The lieutenant, still holding his arm as if it were of glass, stood
watching this battery until all detail of it was lost, save the figures
of the riders, which rose and fell and waved lashes over the black mass.
Later, he turned his eyes toward the battle where the shooting sometimes
crackled like bush-fires, sometimes sputtered with exasperating
irregularity, and sometimes reverberated like the thunder. He saw the
smoke rolling upward and saw crowds of men who ran and cheered, or stood
and blazed away at the inscrutable distance.
He came upon some stragglers, and they told him how to find the field
hospital. They described its exact location. In fact, these men, no
longer having part in the battle, knew more of it than others. They told
the performance of every corps, every division, the opinion of every
general. The lieutenant, carrying his wounded arm rearward, looked upon
them with wonder.
At the roadside a brigade was making coffee and buzzing with talk like a
girls' boarding-school. Several officers came out to him and inquired
concerning things of which he knew nothing. One, seeing his arm, began
to scold. "Why, man, that's no way to do. You want to fix that thing."

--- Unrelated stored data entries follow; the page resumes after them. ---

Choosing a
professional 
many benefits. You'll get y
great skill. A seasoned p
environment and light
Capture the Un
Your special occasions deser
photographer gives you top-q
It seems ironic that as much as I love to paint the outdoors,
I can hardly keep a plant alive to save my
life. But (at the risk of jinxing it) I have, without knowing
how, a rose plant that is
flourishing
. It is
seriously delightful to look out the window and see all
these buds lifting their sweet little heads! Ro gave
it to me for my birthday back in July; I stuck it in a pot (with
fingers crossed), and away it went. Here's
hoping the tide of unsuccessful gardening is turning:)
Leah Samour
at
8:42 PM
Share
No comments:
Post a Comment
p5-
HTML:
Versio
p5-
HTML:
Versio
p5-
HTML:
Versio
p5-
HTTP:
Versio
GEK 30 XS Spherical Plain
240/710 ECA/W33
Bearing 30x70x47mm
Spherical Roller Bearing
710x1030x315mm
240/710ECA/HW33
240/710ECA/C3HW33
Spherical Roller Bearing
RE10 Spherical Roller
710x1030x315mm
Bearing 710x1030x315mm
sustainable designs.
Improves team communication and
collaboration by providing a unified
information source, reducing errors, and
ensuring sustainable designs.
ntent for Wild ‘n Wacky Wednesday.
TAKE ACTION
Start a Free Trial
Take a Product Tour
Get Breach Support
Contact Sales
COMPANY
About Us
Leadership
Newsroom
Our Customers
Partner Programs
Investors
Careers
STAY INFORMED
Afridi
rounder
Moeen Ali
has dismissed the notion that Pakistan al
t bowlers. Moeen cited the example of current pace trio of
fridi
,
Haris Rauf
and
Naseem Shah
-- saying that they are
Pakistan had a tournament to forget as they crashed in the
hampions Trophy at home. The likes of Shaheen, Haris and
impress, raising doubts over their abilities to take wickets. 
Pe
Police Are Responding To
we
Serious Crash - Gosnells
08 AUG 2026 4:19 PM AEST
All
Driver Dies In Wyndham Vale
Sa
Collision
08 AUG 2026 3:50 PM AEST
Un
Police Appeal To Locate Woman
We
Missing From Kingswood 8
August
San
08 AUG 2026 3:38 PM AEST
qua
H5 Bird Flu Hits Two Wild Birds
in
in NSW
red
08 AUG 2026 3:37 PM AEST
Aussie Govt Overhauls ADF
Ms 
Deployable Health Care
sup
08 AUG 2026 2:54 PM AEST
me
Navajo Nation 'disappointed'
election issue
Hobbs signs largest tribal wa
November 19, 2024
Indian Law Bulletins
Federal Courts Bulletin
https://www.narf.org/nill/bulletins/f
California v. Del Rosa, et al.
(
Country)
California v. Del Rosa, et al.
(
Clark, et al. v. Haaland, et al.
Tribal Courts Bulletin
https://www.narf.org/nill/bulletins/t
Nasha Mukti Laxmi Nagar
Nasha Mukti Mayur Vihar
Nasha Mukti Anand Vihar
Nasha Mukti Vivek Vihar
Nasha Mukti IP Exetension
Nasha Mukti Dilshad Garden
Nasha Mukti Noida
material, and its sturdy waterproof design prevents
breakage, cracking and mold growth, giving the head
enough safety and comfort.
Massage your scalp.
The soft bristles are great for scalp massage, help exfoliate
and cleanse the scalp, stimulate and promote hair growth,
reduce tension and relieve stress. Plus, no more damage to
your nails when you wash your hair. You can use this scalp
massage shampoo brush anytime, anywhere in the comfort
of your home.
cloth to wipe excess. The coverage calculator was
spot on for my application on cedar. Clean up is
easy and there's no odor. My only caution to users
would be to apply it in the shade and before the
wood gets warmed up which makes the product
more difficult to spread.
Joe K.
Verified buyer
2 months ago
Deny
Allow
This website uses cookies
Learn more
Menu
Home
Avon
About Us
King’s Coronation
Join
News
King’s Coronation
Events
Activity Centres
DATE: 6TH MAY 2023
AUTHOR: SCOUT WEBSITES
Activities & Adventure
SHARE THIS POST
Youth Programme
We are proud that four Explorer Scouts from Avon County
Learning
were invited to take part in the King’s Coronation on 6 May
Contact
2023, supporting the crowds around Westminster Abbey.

He appropriated the lieutenant and the lieutenant's wound. He cut the
sleeve and laid bare the arm, every nerve of which softly fluttered
under his touch. He bound his handkerchief over the wound, scolding away
in the meantime. His tone allowed one to think that he was in the habit
of being wounded every day. The lieutenant hung his head, feeling, in
this presence, that he did not know how to be correctly wounded.
The low white tents of the hospital were grouped around an old
school-house. There was here a singular commotion. In the foreground two
ambulances interlocked wheels in the deep mud. The drivers were tossing
the blame of it back and forth, gesticulating and berating, while from
the ambulances, both crammed with wounded, there came an occasional
groan. An interminable crowd of bandaged men were coming and going.
Great numbers sat under the trees nursing heads or arms or legs. There
was a dispute of some kind raging on the steps of the school-house.
Sitting with his back against a tree a man with a face as grey as a new
army blanket was serenely smoking a corn-cob pipe. The lieutenant wished
to rush forward and inform him that he was dying.